Eine dote läuft nach einem festen Plan ab, da gibt es keine Individualitäten. Z.B. werden erst "falsche Frauen" präsentiert, die einen Schleier über dem Kopf tragen und dann schreien diese dote-Frauen ganz laut, dass sie die nicht wollen und die Familie nach einer anderen verlangt und so. Ich war die erste dieser falschen Frauen, es gibt immer 3. Dann erst kommt die Braut und kniet nieder vor jeder Sitzgruppe, während die Frauen diesmal lauthals ihre Schönheit preisen und dass das die richtige sei und so. Die Braut zieht sich 3 mal um und jedes Mal dann wieder vor allen niederknien und... naja, so quasi sich präsentieren und den Segen für eine gute Ehe empfangen. Man wünscht ihr Glück mit dem Ehemann.

Und wenn dann irgendwann diese stundenlange Zeremonie vorbei ist, dann gibt's was zu Essen. Mhmmm... endlich Danach fährt man vom Haus ihrer Eltern zum Haus seiner Eltern und da gibt's dann wieder was zu Essen. Und inzwischen ist es schon nach Mitternacht und alle Leute sind müde und schlafen im Sitzen ein (wirklich!!) und deswegen ist die Szene wie leer gefegt ca. 2 min nachdem aufgegessen worden ist.

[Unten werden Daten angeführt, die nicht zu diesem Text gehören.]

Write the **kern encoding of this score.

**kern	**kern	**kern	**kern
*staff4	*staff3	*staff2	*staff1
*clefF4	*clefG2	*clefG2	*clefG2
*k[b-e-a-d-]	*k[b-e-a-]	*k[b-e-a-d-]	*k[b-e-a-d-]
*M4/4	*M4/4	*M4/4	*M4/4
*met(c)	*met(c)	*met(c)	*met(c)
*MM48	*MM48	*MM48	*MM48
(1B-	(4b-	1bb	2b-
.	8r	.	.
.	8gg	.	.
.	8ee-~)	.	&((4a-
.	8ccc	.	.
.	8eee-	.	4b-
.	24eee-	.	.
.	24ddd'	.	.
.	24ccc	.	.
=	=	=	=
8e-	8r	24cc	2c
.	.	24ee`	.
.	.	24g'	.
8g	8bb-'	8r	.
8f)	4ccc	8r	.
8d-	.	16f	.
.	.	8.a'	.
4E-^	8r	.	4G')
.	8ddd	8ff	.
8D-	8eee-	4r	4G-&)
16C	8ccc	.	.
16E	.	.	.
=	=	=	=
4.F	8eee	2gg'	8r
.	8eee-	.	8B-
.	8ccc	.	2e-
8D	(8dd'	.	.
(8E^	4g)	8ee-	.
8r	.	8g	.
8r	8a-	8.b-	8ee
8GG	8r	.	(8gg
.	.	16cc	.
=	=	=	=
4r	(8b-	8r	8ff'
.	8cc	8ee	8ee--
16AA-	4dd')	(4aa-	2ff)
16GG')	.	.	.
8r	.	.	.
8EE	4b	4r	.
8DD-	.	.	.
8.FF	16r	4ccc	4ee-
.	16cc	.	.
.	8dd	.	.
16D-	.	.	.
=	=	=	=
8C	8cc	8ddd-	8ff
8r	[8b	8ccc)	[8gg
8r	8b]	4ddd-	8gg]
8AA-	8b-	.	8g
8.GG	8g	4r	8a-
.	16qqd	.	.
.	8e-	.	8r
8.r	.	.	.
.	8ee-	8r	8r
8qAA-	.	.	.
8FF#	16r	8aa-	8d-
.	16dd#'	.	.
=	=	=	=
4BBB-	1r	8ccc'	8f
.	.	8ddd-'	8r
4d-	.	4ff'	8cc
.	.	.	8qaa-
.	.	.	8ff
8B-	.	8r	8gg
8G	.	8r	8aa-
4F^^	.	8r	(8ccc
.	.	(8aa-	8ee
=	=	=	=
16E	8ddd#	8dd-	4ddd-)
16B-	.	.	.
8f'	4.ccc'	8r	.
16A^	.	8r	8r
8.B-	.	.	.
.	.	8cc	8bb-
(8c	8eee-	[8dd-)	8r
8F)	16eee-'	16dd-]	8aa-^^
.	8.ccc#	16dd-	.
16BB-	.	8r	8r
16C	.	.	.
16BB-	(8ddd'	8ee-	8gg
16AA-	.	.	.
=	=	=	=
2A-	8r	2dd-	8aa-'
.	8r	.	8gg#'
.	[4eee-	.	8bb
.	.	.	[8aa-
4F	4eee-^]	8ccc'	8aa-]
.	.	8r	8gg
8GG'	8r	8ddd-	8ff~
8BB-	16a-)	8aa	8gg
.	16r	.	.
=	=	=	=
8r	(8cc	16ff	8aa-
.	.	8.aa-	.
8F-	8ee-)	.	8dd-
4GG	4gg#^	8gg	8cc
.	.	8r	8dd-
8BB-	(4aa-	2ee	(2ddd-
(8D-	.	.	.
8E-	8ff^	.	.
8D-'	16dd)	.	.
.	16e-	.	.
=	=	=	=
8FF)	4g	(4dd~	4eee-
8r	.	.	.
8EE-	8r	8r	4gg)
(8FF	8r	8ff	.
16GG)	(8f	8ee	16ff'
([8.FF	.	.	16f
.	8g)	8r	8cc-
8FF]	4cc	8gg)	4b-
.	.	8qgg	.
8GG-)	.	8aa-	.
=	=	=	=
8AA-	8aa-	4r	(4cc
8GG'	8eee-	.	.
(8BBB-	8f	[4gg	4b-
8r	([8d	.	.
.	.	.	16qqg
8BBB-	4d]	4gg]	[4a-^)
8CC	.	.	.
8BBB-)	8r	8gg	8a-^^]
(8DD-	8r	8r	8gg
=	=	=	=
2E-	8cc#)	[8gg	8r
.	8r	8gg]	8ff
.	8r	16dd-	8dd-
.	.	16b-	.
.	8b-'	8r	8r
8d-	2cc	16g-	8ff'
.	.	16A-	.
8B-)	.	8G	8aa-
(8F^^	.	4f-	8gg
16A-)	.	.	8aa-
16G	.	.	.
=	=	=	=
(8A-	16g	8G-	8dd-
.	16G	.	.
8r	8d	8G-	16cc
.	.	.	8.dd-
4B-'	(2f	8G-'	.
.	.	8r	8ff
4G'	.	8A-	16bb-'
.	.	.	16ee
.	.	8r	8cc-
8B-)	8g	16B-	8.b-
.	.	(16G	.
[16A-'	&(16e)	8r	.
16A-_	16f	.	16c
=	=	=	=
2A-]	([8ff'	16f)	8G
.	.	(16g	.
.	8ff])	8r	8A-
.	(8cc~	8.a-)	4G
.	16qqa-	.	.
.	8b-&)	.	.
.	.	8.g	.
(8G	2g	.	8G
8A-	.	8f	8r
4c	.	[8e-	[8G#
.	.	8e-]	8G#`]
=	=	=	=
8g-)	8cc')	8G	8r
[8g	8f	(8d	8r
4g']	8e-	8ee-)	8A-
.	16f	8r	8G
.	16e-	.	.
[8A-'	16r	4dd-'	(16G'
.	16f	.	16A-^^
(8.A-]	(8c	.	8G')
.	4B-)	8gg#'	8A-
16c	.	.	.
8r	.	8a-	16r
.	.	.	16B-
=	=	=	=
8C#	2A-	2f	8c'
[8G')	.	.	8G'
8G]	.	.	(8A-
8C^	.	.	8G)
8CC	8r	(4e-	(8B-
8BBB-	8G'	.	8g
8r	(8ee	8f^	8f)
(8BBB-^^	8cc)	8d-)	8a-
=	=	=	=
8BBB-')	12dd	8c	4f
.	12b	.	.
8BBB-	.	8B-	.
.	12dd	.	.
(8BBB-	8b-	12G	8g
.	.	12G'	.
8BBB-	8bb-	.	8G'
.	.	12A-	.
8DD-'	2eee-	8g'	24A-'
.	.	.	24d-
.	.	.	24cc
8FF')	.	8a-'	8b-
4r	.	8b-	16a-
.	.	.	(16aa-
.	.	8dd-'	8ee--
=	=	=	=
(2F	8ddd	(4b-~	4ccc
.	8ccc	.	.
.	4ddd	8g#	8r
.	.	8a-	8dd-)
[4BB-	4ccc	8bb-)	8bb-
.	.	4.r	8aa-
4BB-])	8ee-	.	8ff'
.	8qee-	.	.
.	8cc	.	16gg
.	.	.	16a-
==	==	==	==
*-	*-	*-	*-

Am Sonntag haben wir dann alle sehr lange geschlafen und dann langsam und allmählich auf den Abend vorbereitet. Denn am Freitag ist René 20 geworden und das wollten wir ein bisschen feiern. Im kleinen Kreise. Naja, es gab leckeres Essen auf der Veranda, richtig schön traditionell auf Strohmatten und so. Und danach Fotosession vorm Haus. Dann wars Zeit für die Messe und wir Mädels sind hin. Ich bin mal mit aus Interesse. Die Kirche ist sehr einfach, aber nicht hässlich. Ich hätte es jedoch nie als Kirche erkannt. Wir waren zu spät dran und deswegen blieben wir dann draußen unter einem Baum sitzen und hörten dort zu. Nur zum Spenden sind wir kurz rein gegangen. Das fand ich schön, im Freien zu sitzen und dem Pfarrer zuzuhören.
Danach sind wir im Cyber von Francis vorbei und ich bin dann noch bis zum Schluss geblieben, ca 23Uhr, weil ich René nicht alleine lassen wollte. Der ist da jeden zweiten Abend und naja, ich war mal nett. Hehe

Gestern hatten wir dann das erste Mal richtig Stromausfall. Also, es ist hier ständig so, dass mittendrin der Strom aus ist, aber meistens nur für ein paar Minuten und wenn es noch hell ist. Aber gestern haben sie gegen 17Uhr den Strom abgestellt und erst abends um elf wieder angemacht. Das ist dann schon was anderes, es wird hier ja auch schon um halb sieben dunkel. Wir saßen in der Küche und haben mit Taschenlampen geleuchtet um zu sehen, was wir eigentlich machen. Carin hat dann Benzin besorgt und mit irgendwie nem Motor den Strom zumindest im Untergeschoss wieder hergestellt. Ich im ersten Stock saß ein bisschen im Dunkeln, aber ich bin ja eh eher selten in meinem Zimmer. War also nicht so schlimm.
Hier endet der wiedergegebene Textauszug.